[Items from a data source]
- - - - - - -

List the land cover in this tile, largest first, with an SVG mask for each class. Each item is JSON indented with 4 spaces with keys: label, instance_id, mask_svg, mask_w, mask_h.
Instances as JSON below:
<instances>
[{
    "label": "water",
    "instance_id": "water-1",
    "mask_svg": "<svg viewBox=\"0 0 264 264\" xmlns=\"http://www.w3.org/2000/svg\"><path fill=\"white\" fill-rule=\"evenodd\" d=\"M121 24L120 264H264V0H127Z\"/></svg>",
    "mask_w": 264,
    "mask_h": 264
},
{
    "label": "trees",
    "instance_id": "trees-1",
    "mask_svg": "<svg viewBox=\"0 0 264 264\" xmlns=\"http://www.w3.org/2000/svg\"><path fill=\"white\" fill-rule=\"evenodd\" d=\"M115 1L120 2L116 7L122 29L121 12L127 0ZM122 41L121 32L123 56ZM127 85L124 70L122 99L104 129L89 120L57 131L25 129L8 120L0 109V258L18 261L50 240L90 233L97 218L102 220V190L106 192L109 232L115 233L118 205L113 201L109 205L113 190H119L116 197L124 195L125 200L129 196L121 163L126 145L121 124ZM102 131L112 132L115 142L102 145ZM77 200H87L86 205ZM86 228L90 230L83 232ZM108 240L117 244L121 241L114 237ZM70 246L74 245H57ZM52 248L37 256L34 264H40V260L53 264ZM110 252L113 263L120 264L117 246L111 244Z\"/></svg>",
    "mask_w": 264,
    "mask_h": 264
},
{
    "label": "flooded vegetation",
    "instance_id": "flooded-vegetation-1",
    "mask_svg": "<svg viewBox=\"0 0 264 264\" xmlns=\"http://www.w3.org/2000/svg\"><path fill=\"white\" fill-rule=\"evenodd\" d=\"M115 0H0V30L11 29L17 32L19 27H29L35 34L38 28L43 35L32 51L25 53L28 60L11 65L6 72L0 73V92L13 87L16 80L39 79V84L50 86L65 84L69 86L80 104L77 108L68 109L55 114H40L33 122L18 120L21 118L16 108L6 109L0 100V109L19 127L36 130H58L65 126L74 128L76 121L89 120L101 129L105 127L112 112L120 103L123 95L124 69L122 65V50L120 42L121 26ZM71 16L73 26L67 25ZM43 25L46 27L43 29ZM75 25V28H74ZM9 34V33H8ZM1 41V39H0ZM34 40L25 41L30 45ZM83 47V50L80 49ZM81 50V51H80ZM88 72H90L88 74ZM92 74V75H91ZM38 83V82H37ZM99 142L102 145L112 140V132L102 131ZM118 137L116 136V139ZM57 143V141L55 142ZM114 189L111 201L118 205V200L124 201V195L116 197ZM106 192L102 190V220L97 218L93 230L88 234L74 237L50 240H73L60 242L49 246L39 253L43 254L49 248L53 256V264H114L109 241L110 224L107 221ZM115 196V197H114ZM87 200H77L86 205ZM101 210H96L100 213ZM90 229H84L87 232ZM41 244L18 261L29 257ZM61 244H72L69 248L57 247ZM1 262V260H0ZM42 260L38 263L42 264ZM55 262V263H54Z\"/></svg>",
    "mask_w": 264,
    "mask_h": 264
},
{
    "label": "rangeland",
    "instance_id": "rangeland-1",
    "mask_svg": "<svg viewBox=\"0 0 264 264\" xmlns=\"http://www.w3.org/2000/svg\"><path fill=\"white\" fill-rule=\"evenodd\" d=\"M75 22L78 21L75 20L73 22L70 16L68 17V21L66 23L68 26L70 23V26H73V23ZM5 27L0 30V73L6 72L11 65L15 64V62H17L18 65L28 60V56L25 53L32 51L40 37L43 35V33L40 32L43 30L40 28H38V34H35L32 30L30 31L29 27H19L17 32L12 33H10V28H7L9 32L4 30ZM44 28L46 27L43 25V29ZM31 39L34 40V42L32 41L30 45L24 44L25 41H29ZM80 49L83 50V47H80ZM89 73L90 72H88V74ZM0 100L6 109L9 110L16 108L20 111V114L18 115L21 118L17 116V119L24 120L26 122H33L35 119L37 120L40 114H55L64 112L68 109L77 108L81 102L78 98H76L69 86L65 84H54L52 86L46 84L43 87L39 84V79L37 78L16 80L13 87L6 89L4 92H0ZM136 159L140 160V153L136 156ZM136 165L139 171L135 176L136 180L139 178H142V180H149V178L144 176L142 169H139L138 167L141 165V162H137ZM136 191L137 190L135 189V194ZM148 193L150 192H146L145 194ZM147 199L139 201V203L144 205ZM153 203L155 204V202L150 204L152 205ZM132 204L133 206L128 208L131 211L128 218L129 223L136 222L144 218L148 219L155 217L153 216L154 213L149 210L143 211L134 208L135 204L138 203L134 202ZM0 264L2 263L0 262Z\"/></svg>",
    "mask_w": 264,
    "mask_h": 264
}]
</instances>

- - - - - - -

WRITTEN TASK
Show each line of the material that contains the string "rangeland", treating uppercase and lowercase as distinct.

OUTPUT
    "label": "rangeland",
    "instance_id": "rangeland-1",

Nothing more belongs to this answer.